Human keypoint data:
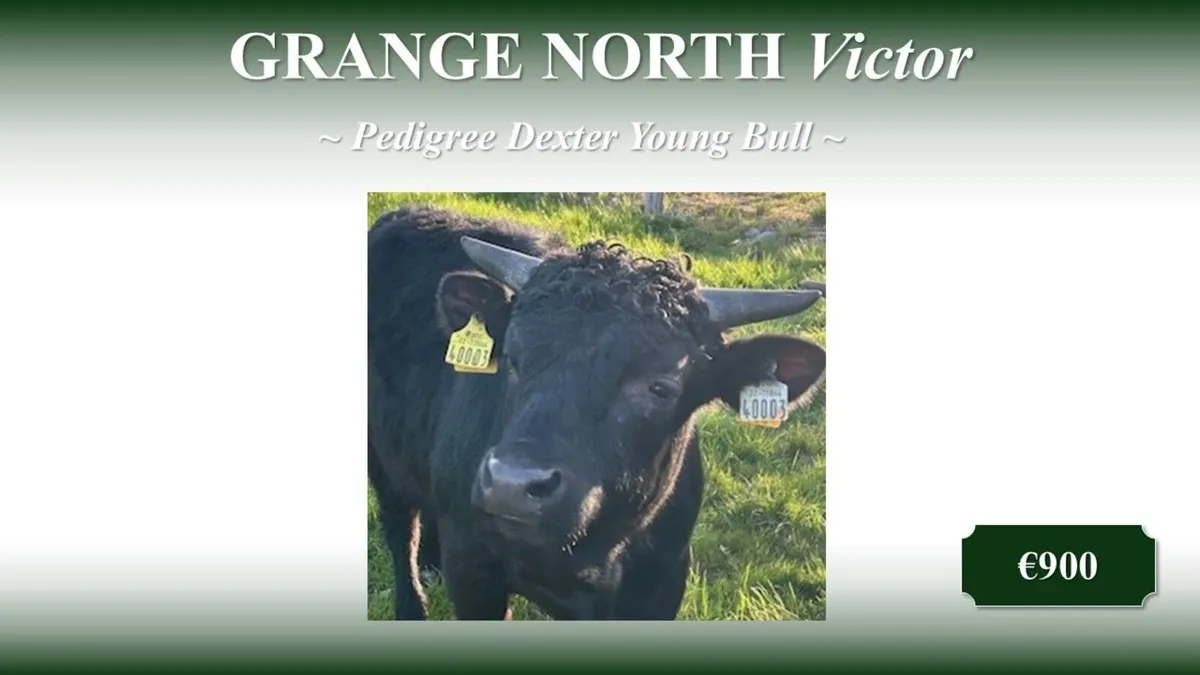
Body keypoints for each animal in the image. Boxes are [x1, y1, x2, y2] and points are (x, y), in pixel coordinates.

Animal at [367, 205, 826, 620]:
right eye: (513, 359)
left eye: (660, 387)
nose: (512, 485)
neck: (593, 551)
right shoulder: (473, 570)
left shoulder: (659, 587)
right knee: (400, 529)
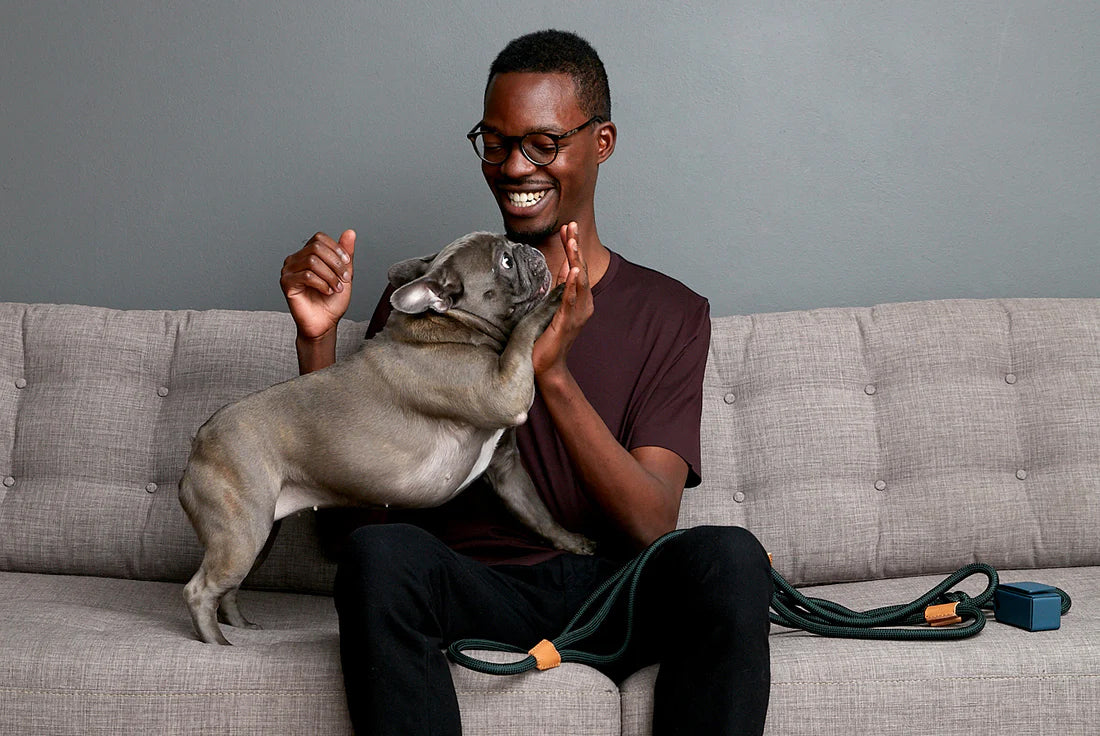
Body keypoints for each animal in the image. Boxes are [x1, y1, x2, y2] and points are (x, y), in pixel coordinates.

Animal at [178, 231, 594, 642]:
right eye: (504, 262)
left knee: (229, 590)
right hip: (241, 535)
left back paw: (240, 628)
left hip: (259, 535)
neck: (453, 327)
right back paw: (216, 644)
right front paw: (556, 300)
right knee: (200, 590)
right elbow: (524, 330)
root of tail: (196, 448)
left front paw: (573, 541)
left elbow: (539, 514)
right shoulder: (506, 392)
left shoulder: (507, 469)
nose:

PROBLEM REQUIREMENTS => Would you report every line of the entries above containing the word "right"?

TASK RESPONSE =>
right eye: (513, 359)
right shoulder: (473, 570)
right knee: (400, 529)
right eye: (504, 262)
right hip: (241, 535)
right back paw: (216, 644)
right front paw: (556, 300)
right knee: (200, 590)
right elbow: (524, 330)
right shoulder: (506, 392)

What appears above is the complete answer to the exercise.